Vers le soir, son père monta dans sa chambre, et comme il recommença ses supplications et ses emportements, la pauvre fille, épuisée par tant d’émotions promit tout ce qu’il voulut.

Mais aussitôt qu’elle eut donné son consentement, toutes ses répugnances se réveillèrent avec une intensité plus grande ; il lui semblait qu’on venait de la clouer vivante dans une tombe.

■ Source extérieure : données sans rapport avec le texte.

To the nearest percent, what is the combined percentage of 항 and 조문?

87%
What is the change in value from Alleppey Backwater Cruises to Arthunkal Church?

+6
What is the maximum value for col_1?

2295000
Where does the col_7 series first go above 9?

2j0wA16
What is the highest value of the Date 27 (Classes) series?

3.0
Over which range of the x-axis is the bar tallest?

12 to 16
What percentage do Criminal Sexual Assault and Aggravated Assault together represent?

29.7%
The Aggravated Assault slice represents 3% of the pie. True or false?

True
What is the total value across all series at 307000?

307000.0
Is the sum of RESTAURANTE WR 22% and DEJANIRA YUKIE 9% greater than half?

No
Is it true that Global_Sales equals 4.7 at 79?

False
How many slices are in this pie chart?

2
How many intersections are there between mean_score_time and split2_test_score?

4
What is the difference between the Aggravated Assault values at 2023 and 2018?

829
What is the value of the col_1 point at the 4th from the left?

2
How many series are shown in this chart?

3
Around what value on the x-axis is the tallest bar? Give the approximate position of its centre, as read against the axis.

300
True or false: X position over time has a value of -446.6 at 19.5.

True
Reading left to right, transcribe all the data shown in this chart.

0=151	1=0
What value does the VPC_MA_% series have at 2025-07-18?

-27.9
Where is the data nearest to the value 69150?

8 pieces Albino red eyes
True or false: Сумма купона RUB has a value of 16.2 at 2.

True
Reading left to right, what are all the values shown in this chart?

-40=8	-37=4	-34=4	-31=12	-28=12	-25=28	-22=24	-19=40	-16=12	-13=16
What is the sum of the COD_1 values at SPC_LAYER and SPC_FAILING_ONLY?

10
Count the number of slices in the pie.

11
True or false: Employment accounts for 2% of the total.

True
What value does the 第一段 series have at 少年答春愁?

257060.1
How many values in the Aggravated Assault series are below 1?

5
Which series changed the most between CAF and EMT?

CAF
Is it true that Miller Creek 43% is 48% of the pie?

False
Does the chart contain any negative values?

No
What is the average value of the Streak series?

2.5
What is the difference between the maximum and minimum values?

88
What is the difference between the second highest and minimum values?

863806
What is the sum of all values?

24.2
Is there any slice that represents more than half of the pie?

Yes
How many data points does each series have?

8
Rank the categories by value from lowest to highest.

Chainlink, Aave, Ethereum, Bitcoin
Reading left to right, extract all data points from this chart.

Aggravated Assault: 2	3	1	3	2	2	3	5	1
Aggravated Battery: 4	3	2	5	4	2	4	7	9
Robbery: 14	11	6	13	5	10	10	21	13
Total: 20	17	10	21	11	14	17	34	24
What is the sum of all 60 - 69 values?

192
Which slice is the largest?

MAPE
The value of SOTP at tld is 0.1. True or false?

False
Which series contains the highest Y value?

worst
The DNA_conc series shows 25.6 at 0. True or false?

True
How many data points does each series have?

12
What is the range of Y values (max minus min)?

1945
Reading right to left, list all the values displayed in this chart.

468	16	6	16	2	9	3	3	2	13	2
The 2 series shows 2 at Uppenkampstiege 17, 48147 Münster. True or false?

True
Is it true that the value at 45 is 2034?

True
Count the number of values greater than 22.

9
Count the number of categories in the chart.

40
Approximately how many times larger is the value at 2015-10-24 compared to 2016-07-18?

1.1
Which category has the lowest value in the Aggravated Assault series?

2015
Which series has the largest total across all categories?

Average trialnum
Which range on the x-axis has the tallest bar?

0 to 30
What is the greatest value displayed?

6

Puis une sorte d’instinct de conservation réagit en elle, et elle résolut de retirer une promesse arrachée à sa faiblesse et de résister à la volonté de son père, qui, pensa-t-elle, n’avait pas le droit d’exiger le sacrifice du bonheur de toute sa vie.

Le lendemain matin, ayant aperçu M. de Morges dans le jardin, elle y descendit avec l’intention de lui parler. Dès qu’il la vit, il accourut à sa rencontre et la remercia avec effusion d’avoir comblé ses vœux. Gabrielle était, visiblement embarrassée ; mais M. de Morges prit cet embarras pour de la timidité.

— Je voudrais vous parler, monsieur, dit-elle.

— Je suis tout à vous entendre, chère enfant, répondit-il en lui offrant son bras.

— Ils marchèrent quelques instants en silence, Gabrielle n’osait commencer l’entretien.

— Remettez-vous, chère ange, reprit M. de Morges qui vit son émotion, et parlez-moi comme à votre meilleur ami. Qu’avez-vous à craindre ? ne savez-vous pas que je vous adore ?

— Entrons dans ce berceau, dit Gabrielle. Elle pensait qu’à l’ombre du feuillage elle aurait plus de hardiesse.